The second is data. We can talk about the embarrassment of riches that commercial GEOINT is going to provide, but in order to use it, you’re going to have to sort through massive amounts of data, and there are limits to what humans can just sort through manually. So how do we come up with processes that allow us to take this variety of data and be able to deal with it?

That leads to a third one. This is a world of integration, so how do I take my data and then let it interact with other sorts of data in order to produce a really robust intelligence product?

So those three: speed, data, and integration are probably the three biggest challenges we have.

TCB: And then on the other hand, what are you most excited about in regards to the future of the NGA?

SG: I am really excited about our mission and excited about the history that we have of excellence in accomplishing that mission. That I have this great mission, that heritage of history and tradecraft that now I can apply to a world that is producing information that I can put against that backdrop and do really interesting combinations. With that even broader coverage of the earth, I’m going to be able to produce analysis that will be against the foundation of the knowledge that we’ve had. I think to me, what’s exciting is the potential of the future combined with really solid, expert craft.

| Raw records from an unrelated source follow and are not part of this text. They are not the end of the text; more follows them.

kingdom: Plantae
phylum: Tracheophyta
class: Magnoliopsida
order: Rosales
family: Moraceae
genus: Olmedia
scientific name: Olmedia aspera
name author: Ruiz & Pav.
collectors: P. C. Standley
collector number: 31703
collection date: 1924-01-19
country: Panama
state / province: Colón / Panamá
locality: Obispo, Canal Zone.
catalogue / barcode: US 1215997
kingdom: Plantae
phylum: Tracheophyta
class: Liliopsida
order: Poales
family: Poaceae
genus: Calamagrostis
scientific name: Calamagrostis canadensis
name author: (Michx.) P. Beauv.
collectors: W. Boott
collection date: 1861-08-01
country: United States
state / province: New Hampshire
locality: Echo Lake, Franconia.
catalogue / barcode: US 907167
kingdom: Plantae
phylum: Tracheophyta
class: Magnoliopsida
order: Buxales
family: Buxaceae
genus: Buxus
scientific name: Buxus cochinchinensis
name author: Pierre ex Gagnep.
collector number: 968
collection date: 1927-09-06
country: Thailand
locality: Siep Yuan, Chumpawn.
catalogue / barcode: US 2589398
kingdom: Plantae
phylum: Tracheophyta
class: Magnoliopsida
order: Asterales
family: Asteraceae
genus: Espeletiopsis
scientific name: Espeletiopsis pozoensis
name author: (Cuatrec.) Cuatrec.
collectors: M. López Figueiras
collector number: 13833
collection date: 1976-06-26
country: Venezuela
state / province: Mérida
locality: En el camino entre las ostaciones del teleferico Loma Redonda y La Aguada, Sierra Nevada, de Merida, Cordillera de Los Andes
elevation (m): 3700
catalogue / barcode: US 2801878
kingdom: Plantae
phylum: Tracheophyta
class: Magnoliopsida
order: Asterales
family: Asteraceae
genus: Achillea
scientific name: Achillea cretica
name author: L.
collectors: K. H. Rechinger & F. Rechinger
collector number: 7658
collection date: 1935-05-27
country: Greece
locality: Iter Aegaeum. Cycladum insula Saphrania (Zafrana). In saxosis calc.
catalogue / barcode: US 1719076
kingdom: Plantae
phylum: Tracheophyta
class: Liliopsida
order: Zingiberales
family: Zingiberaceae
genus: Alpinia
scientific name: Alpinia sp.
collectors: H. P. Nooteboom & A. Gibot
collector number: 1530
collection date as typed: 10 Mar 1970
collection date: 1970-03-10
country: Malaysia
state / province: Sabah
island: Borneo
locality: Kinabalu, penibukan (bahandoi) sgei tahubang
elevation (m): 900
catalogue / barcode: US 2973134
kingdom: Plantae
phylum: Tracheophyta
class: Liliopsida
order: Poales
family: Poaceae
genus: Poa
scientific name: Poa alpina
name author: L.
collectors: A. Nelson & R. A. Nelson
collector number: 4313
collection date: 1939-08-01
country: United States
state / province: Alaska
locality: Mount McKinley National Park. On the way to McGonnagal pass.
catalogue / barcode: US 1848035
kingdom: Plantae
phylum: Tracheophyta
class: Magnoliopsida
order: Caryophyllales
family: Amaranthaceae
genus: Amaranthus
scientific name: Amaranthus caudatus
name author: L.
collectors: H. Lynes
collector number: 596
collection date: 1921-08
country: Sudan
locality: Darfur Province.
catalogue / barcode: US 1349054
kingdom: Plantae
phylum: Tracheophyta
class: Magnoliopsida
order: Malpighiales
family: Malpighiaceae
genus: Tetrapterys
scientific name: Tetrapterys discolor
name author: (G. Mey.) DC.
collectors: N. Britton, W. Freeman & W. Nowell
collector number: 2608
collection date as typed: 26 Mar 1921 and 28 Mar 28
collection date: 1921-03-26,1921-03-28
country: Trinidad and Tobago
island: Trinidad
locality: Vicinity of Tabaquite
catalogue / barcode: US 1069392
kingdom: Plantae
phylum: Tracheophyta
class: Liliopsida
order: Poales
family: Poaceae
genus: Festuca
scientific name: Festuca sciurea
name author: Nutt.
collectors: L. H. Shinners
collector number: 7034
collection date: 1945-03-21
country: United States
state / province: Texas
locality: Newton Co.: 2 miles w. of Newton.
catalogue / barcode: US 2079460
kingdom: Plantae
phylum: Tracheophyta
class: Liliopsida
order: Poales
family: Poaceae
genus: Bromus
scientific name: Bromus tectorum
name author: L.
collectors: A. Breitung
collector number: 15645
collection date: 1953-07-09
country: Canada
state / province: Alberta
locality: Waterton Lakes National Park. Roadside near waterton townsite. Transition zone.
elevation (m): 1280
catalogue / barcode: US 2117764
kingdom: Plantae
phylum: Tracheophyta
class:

TCB: We know that one of the things the NGA does outside of the national security space as such is disaster relief and that sort of thing. Could you give some examples of some of the support that the NGA provides in terms of disaster relief efforts?

SG: One of the most exciting recent trends is our recognition that our products have incredible utility to a whole sector of humanitarian crisis relief and first responders. We have been innovating over the last two years in terms of how we get that information outside the classified realm into the hands of the people that are operating in open spaces, but who need what we have.

We started probably two years ago with responding to the Ebola crisis and put our data out on the world wide web. We have continued to expand that trend with contributing to the relief efforts in Nepal and providing our information on climate change to work on the Arctic.

But it’s going even beyond that to making our code available, so that the data and the mechanisms we use that are valuable to national security writ large, which includes response to disaster and climate change. We are really investing in being able to participate in that community rather than having to deal with this intersection between classified and not. I’m probably the most excited about that.

TCB: Looking forward, there is an election coming up. It’s been an interesting year. Do you see the role of the NGA changing at all in terms of intensity, significance, or scope, under the next administration, or do you think it’s going to be consistent?

SG: I think the environmental pressures and the mission space that we occupy is pretty transcendent. It’s as old as history itself, that decision makers throughout time have had geographers as their closest allies because of what geospatial information can do in terms of handling issues.

I expect that this mission area will continue. I also think that the direction we’re going in terms of openness and being accessible to every branch of mission, from the most highly classified to that which is more open, is a great trend that I would expect to continue. So, I cannot really envision much of a change, mostly because of the space we occupy and because of the investment we’re making in how to operate.